§ **Text excerpt**
——————
The class gave him additional skills, such as training in first aid and GPS navigation. Mubarak said he wants to be part of a grassroots tourist industry that will revitalize a community battered by geopolitical disaster. Tourism was the mainstay of the Sinai economy in the 1980s, according to Newsweek.

The waters abound with coral reefs that appeal to divers, and the rugged mountains have lured the hikers. The attractive, diverse atmosphere has benefited business for Bedouins in the past, but the political turmoil and security issues over the past years have destabilized the thriving industry.

According to the magazine, the deteriorating tourism sector pushed many tourism workers to leave their profession. Some Bedouin families sold their livestock or abandoned the gardens and farms that had supported them for years and trips across the desert came to a halt.

The idea of integrating Bedouin youth into the government’s plan to revitalize tourism is the first step towards building a proper tourism system based in preserving Bedouin culture and promoting tourism, according to the magazine.

The article points out that this plan can succeed despite the continuing unrest in Egypt, because South Sinai area is relatively calm, there have been no attacks in the mountains of South Sinai that have resulted in civilian casualties.

The magazine pointed out that the tribes cooperate with the government to monitor the region, provide information and ensure the community is invested in keeping the region stable.

The training for Bedouin youth focuses on walking the ancient route used by merchants and pilgrims to Mecca centuries ago.

The track is now fully equipped with detailed maps and credited guides, it said, and hikers will be allowed to walk 137 miles from the coastal plains off the Red Sea through canyons and deserts before ending at Mount Catherine.
——————
§ **Records provided**
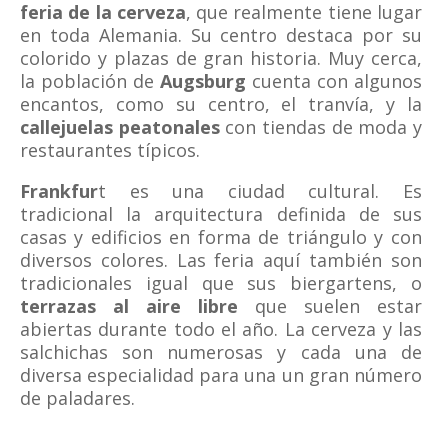
feria de la cerveza
, que realmente tiene lugar
en toda Alemania. Su centro destaca por su
colorido y plazas de gran historia. Muy cerca,
la población de
Augsburg
cuenta con algunos
encantos, como su centro, el tranvía, y la
callejuelas peatonales
con tiendas de moda y
restaurantes típicos.
Frankfur
t es una ciudad cultural. Es
tradicional la arquitectura definida de sus
casas y edificios en forma de triángulo y con
diversos colores. Las feria aquí también son
tradicionales igual que sus biergartens, o
terrazas al aire libre
que suelen estar
abiertas durante todo el año. La cerveza y las
salchichas son numerosas y cada una de
diversa especialidad para una un gran número
de paladares.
——————
§ **Task 1**
In the Sinai tourism article, swap "Mount Catherine" for "Saint Catherine" and give the passage again, beginning at the words "The article points" and stopping after "at Mount Catherine.".
§ **Task 2**
According to the Sinai tourism article, in which decade was tourism the mainstay of the Sinai economy?
The records come from a separate source unrelated to the Sinai tourism article.

§ **Task result 1**
The article points out that this plan can succeed despite the continuing unrest in Egypt, because South Sinai area is relatively calm, there have been no attacks in the mountains of South Sinai that have resulted in civilian casualties.

The magazine pointed out that the tribes cooperate with the government to monitor the region, provide information and ensure the community is invested in keeping the region stable.

The training for Bedouin youth focuses on walking the ancient route used by merchants and pilgrims to Mecca centuries ago.

The track is now fully equipped with detailed maps and credited guides, it said, and hikers will be allowed to walk 137 miles from the coastal plains off the Red Sea through canyons and deserts before ending at Saint Catherine.

§ **Task result 2**
The 1980s.